Begin Records for this task

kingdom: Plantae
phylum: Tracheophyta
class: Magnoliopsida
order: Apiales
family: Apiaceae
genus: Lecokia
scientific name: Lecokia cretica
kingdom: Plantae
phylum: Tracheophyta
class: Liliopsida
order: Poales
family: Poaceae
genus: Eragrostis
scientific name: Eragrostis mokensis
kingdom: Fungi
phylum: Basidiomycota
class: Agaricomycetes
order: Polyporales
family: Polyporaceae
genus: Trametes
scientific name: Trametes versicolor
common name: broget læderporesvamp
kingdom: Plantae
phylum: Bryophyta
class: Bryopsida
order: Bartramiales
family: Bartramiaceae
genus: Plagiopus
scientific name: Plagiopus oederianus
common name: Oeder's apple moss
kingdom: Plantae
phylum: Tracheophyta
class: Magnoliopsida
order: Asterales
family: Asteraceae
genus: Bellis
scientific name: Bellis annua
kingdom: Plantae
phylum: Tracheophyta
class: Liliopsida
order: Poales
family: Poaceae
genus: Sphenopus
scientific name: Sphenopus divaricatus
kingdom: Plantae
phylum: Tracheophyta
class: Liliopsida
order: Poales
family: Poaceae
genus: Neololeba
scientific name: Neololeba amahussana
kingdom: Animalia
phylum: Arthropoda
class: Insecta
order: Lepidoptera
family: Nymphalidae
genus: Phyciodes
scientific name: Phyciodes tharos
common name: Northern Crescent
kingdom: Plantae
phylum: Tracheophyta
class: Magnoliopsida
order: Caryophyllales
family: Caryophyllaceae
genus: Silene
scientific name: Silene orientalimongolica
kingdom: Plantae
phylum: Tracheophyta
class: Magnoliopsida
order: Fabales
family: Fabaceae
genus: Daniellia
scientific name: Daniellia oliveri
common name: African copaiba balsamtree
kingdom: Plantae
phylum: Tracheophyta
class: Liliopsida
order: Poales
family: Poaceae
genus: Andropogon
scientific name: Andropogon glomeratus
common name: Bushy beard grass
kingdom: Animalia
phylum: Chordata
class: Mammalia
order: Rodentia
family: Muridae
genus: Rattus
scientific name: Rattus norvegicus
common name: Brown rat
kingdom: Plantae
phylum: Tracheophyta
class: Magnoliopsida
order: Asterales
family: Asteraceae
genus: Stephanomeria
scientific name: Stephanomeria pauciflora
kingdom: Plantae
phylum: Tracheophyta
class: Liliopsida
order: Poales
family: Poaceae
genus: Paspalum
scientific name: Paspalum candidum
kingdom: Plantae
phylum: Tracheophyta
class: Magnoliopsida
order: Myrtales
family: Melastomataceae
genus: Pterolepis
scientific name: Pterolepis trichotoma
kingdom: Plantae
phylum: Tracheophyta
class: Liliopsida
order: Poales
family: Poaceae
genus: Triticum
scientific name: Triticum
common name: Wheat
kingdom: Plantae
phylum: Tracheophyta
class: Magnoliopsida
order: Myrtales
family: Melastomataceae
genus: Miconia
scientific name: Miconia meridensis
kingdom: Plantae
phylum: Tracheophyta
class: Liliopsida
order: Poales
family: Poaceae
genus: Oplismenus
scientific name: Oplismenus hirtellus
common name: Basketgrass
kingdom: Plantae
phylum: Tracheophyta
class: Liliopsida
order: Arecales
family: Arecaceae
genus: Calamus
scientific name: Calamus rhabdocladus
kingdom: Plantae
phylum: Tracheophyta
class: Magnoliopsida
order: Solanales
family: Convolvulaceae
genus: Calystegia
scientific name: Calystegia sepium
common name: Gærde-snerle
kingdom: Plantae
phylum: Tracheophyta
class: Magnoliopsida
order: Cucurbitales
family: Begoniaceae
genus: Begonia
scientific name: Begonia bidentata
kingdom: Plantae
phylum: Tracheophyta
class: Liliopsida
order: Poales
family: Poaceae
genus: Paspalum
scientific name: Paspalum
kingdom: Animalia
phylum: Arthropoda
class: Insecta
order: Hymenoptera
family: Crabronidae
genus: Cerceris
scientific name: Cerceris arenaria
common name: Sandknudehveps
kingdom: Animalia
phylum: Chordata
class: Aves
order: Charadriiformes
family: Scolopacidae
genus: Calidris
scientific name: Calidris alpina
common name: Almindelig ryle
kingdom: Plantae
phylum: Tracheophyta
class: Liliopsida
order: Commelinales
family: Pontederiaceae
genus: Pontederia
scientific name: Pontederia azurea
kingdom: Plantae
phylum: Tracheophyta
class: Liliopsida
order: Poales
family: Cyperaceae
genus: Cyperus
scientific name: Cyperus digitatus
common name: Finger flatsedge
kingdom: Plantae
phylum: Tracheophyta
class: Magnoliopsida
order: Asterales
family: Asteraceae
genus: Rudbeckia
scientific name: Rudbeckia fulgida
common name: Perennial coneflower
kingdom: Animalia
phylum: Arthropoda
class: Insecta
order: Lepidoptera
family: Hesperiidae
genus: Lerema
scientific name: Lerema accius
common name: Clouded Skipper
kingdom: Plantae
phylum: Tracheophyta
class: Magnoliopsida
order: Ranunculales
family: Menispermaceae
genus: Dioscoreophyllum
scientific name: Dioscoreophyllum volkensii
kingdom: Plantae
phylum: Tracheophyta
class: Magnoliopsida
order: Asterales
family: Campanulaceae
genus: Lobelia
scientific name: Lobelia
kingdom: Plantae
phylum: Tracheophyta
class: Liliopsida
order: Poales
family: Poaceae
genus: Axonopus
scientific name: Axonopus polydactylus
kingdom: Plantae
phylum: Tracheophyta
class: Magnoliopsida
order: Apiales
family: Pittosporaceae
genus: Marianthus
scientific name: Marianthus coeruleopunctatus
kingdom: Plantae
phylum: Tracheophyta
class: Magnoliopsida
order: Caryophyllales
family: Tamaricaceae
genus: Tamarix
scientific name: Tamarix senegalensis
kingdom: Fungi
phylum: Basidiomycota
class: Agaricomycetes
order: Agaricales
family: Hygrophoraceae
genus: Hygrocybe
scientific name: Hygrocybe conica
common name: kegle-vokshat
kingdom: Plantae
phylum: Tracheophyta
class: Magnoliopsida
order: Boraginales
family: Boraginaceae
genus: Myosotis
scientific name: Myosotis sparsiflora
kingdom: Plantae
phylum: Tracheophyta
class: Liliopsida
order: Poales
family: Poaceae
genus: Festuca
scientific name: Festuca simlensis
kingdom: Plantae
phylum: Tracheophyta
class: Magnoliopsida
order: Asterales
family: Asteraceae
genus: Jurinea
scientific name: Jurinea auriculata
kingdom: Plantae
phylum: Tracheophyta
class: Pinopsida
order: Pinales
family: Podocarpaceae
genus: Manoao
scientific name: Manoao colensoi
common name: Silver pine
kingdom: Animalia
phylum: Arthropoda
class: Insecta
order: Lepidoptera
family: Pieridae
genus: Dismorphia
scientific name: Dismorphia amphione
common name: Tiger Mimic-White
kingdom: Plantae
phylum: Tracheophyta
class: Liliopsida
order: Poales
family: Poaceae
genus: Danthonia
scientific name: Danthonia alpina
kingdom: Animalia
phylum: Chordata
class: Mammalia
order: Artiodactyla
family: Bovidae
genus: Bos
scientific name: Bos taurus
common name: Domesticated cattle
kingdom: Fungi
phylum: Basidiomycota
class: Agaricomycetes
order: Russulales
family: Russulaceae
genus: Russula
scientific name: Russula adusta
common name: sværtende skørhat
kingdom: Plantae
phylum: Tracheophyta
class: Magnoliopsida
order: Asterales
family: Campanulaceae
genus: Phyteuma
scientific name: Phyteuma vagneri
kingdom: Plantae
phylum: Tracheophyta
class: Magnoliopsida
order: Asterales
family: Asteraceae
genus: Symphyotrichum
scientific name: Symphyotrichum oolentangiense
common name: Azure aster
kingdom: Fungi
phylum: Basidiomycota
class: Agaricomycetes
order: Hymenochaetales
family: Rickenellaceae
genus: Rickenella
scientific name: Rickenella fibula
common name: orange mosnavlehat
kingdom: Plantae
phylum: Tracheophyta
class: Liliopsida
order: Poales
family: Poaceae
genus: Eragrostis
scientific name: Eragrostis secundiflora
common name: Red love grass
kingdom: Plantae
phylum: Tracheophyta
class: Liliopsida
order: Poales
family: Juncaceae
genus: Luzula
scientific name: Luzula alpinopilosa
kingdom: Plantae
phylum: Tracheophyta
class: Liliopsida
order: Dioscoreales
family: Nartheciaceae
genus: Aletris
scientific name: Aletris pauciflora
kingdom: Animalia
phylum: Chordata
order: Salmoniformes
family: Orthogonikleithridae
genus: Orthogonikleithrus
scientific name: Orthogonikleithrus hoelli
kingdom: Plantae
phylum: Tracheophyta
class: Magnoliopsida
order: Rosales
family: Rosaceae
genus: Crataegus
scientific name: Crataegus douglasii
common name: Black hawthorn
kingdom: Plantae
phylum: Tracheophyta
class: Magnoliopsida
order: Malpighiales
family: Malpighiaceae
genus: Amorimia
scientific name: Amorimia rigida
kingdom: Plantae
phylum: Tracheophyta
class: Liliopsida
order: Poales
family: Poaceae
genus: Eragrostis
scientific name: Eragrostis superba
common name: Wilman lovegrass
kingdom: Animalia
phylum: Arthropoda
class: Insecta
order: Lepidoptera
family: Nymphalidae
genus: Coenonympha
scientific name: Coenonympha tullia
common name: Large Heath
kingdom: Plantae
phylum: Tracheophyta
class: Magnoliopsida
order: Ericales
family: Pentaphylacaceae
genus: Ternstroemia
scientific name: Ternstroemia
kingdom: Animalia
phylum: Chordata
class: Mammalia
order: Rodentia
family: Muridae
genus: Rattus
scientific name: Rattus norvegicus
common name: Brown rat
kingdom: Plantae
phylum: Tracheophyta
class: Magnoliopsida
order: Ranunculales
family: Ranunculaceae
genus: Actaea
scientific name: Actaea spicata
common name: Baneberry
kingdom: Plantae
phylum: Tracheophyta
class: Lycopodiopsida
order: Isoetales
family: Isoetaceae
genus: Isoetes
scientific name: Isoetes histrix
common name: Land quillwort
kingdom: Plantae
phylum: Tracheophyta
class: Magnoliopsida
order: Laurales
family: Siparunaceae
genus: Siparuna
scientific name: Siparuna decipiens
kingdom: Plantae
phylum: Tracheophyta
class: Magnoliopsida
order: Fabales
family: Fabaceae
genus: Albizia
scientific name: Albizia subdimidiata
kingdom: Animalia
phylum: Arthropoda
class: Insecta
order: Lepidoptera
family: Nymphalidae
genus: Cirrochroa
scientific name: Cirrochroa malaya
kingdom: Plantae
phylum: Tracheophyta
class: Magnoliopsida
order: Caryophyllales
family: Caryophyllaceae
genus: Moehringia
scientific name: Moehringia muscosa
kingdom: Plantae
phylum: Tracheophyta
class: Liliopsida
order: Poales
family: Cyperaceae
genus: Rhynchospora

End Records for this task

### Work to be completed
From the records above, copy the lines word for word, starting at the line that contains "scientific name: Actaea spicata" and ending at the line that contains "scientific name: Cirrochroa malaya", with both of those lines included.

### Task result
scientific name: Actaea spicata
common name: Baneberry
kingdom: Plantae
phylum: Tracheophyta
class: Lycopodiopsida
order: Isoetales
family: Isoetaceae
genus: Isoetes
scientific name: Isoetes histrix
common name: Land quillwort
kingdom: Plantae
phylum: Tracheophyta
class: Magnoliopsida
order: Laurales
family: Siparunaceae
genus: Siparuna
scientific name: Siparuna decipiens
kingdom: Plantae
phylum: Tracheophyta
class: Magnoliopsida
order: Fabales
family: Fabaceae
genus: Albizia
scientific name: Albizia subdimidiata
kingdom: Animalia
phylum: Arthropoda
class: Insecta
order: Lepidoptera
family: Nymphalidae
genus: Cirrochroa
scientific name: Cirrochroa malaya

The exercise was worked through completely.